Paulo ressalta a importância da discussão por seu caráter terapêutico e medicinal. “As pessoas não conseguem obter os mesmos efeitos com outros remédios”, pontua Paulo. Professor da Faculdade de Medicina da UFJF, Márcio Alves acompanha pacientes que fazem uso do óleo extraído da Cannabis sativa e também destaca seus efeitos no combate a algumas enfermidades. “Na maioria das vezes, os resultados são impressionantes”, destaca o especialista, que monitora situações em que a opção pela produção de se dá sem autorização judicial. “É preciso retirar estas pessoas da clandestinidade”, afirma, ao defender uma regulamentação do cultivo da maconha para medicinais.
“É um direito de todos e dever do Estado a garantia de saúde e de acesso a tudo aquilo que possa garantir prevenção, tratamento e cura”, avalia Márcio. Para ele, a regulamentação do cultivo para fins medicinais ainda esbarra em tabus morais. “É preciso destacar que o óleo não traz nenhum efeito psicotrópico. É um chá. Tanto que a Anvisa já colocou a cannabis no rol de plantas medicinais.”

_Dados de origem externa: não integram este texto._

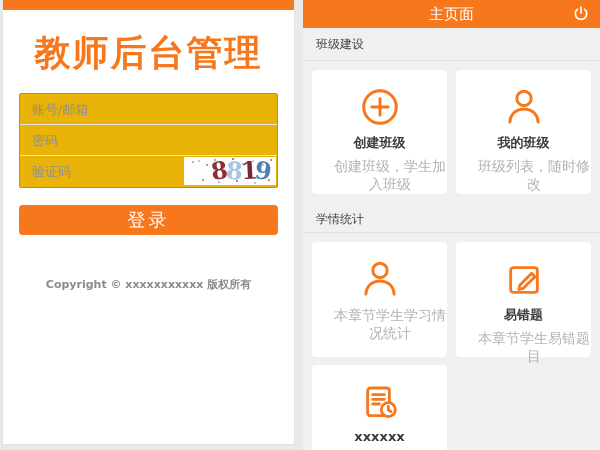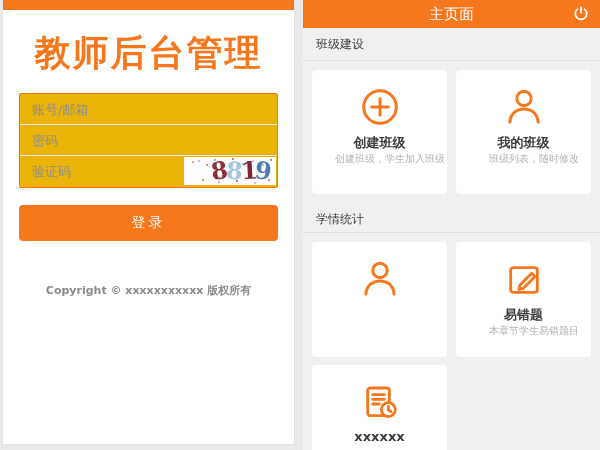"创建班级，学生加入班级" .card-sub { font-size: 10px -> 14px; margin-top: 0 -> 6px }
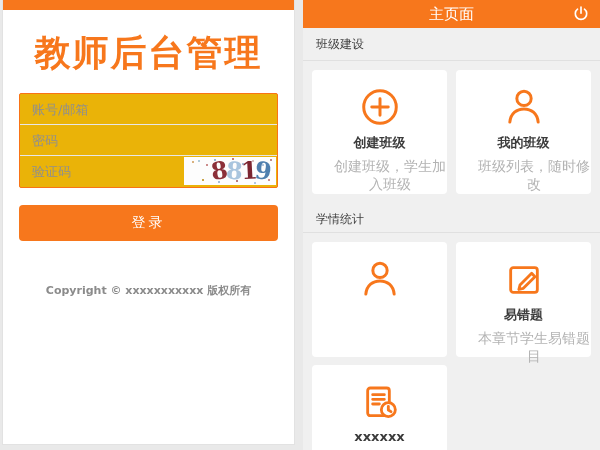"登录" .login-button { font-size: 14px -> 18px; height: 36px -> 30px }
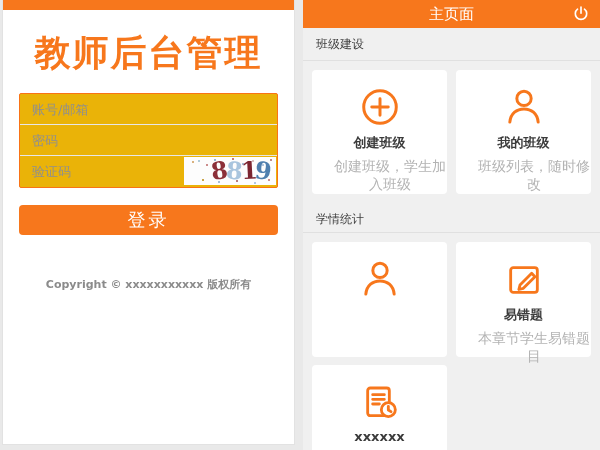"本章节学生学习情况统计" div.card-sub { html: none -> <div>本章节学生学习情况统计</div> }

Além do uso do óleo em casos de epilepsia, entre os 41 pacientes acompanhados pelo docente da UFJF, entre outros, há casos de autismo e de doenças que incidem mais sobre a população mais idosa, como Parkinson e Alzheimer. “Além das questões morais, creio que existem outros interesses para que o cultivo para uso medicinal da cannabis continue proibido. O chamado ‘ouro verde’ só tem valor quando há proibição”, define. Já para Paulo Fraga, a falta de regulamentação também está relacionada à questão moral, mas ele acredita que podem, inclusive, “existir outros interesses comerciais e financeiros” travando os avanços nas discussões sobre o tema.